VwGH 2012/10/0096

VwGH2012/10/009625.4.2013

Der Verwaltungsgerichtshof hat durch den Vorsitzenden Senatspräsident Dr. Mizner und die Hofräte Dr. Rigler, Dr. Lukasser, Dr. Hofbauer und Dr. Fasching als Richter, im Beisein des Schriftführers Mag. Uhlir, über die Beschwerde der Oberösterreichischen Umweltanwaltschaft in 4021 Linz, Kärntnerstraße 10-12, gegen den Bescheid der Oberösterreichischen Landesregierung vom 24. April 2012, Zl. N-105847/27-2012-Has/Gre, betreffend Abänderung gem. § 68 Abs. 2 AVG in einer Angelegenheit naturschutzbehördliche Feststellung (mitbeteiligte Partei: S D, vertreten durch den Obmann W R in D), zu Recht erkannt:

Normen

AVG §37;
AVG §45 Abs2;
AVG §46;
AVG §52;
AVG §58 Abs2;
AVG §60;
AVG §68 Abs2;
AVG §8;
NatSchG OÖ 2001 §10;
NatSchG OÖ 2001 §39;
UmweltschutzG OÖ 1996 §4;
VwGG §34 Abs1;
VwGG §42 Abs2 Z1;
VwRallg;
AVG §37;
AVG §45 Abs2;
AVG §46;
AVG §52;
AVG §58 Abs2;
AVG §60;
AVG §68 Abs2;
AVG §8;
NatSchG OÖ 2001 §10;
NatSchG OÖ 2001 §39;
UmweltschutzG OÖ 1996 §4;
VwGG §34 Abs1;
VwGG §42 Abs2 Z1;
VwRallg;

 

Spruch:

Der angefochtene Bescheid wird wegen Rechtswidrigkeit seines Inhaltes aufgehoben.

Begründung

Mit dem im Instanzenzug ergangenen Bescheid vom 19. Oktober 2009 hat die Oberösterreichische Landesregierung den Antrag der Mitbeteiligten auf nachträgliche naturschutzbehördliche Genehmigung einer im 50 m-Uferschutzbereich des Raadingerbaches, eines Zubringers zum Pfudabach, errichteten Hütte gemäß § 10 des Oberösterreichischen Natur- und Landschaftsschutzgesetzes 2001 - Oö. NSchG 2001, LGBl. Nr. 129/2001, abgewiesen und festgestellt, dass durch die Errichtung dieser Hütte ("Clubgebäude") solche öffentliche Interessen an der Erhaltung des Landschaftsbildes und des Naturhaushaltes, die alle anderen Interessen überwiegen, verletzt werden.

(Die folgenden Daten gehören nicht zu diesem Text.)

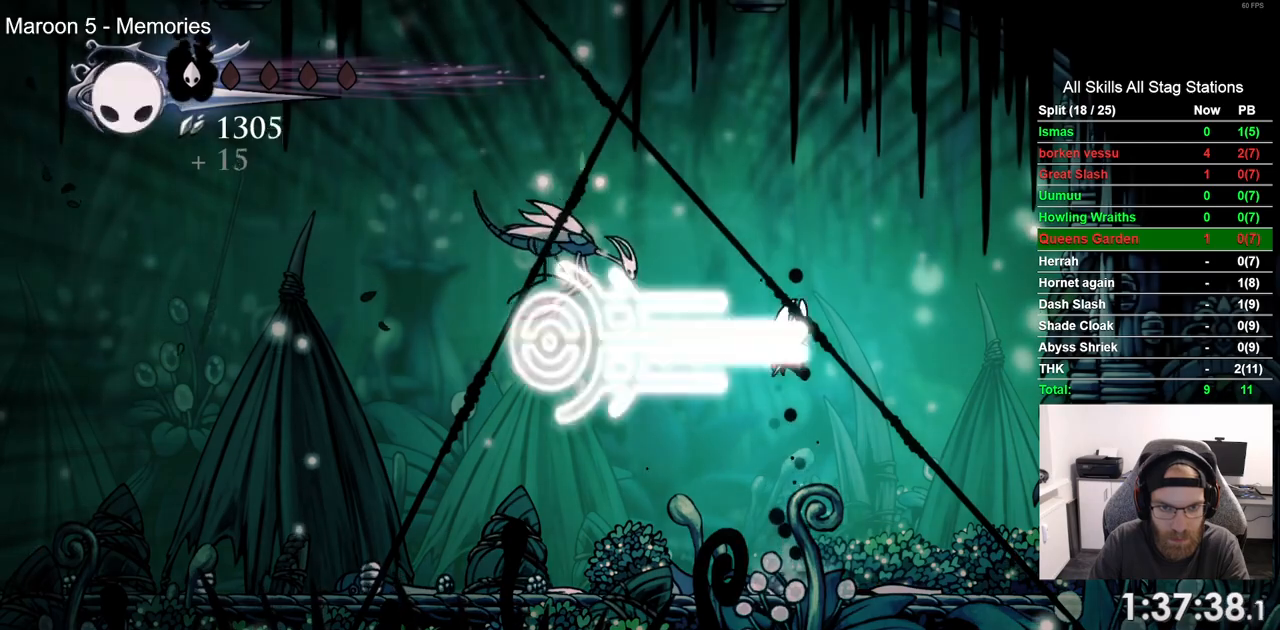
Gameplay with a controller (PlayStation layout); each line is a JSON object with the inputs held at the frame after it. "events" lists button and stick changes between this image and that frame as [ms after this image, input, new state], when the widget could be followed in between. Not read: CROSS R1.
{"buttons": [], "left_stick": "center", "right_stick": "center", "events": []}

Zur Begründung führte die belangte Behörde dazu im Wesentlichen aus, dass der Pfudabach in der Anlage zu § 1 Abs. 1 der Verordnung der Oberösterreichischen Landesregierung über den Landschaftsschutz im Bereich von Flüssen und Bächen, LGBl. Nr. 107/1982 idF LGBl. Nr. 4/1987, aufgezählt sei und der Natur- und Landschaftsschutz auch für einen 50 m breiten Geländestreifen entlang der Ufer seiner Zubringerbäche, darunter auch des Raadingerbaches, gelte.

Die Errichtung des Clubgebäudes im 50 m-Uferschutzbereich des Raadingerbaches stelle einen erheblichen Eingriff und eine massive Beeinträchtigung des Landschaftsbildes dar. Dies ergebe sich zweifelsfrei aus dem Gutachten der als Amtssachverständige beigezogenen Landesbeauftragten für Natur- und Landschaftsschutz, die den Nahbereich des Clubgebäudes als einen aus landschaftsästhetischer und ökologischer Sicht hochwertigen Naturraum beschrieben habe, der einerseits vom Raadingerbach mit seinen beidseitigen Uferbegleitgehölzen und andererseits von der südwestlich angrenzenden aufgelassenen Mergelgrube geprägt werde. Diese Mergelgrube stelle mit ihren bestockten Einhängen, einer naturbelassenen Steilwand und den an der Sohle befindlichen Wiesenflächen einen wertvollen Lebensraum für zahlreiche Pflanzen und Tiere dar.

Das verfahrensgegenständliche Objekt sei bereits konsenslos errichtet worden. Aus den im Akt liegenden Lichtbildern sei erkennbar, dass es mit seiner geometrischen Baumasse sowie der Ausgestaltung und Situierung im betroffenen Bereich als Fremdkörper wirksam und als künstliches Element im Landschaftsbild wahrnehmbar sei. Dadurch erhalte die von natürlichen und kulturlandschaftlichen Strukturen gekennzeichnete Landschaftsgestalt eine neue Prägung. Vor Errichtung des Objekts sei eine ausgewogene Kultur- und Naturlandschaft mit Uferbegleitgehölzen, Bachlauf, Mischwaldbeständen etc. landschaftsbestimmend gewesen. Durch die Errichtung der Hütte bestehe nunmehr ein anthropogen belastetes Landschaftsbild. Andere Baulichkeiten befänden sich erst in 130 bzw. 200 m Entfernung in nordöstlicher und nordwestlicher Richtung. Das Clubgebäude trete somit als singulärer Eingriff in diese Landschaftsstruktur in Erscheinung.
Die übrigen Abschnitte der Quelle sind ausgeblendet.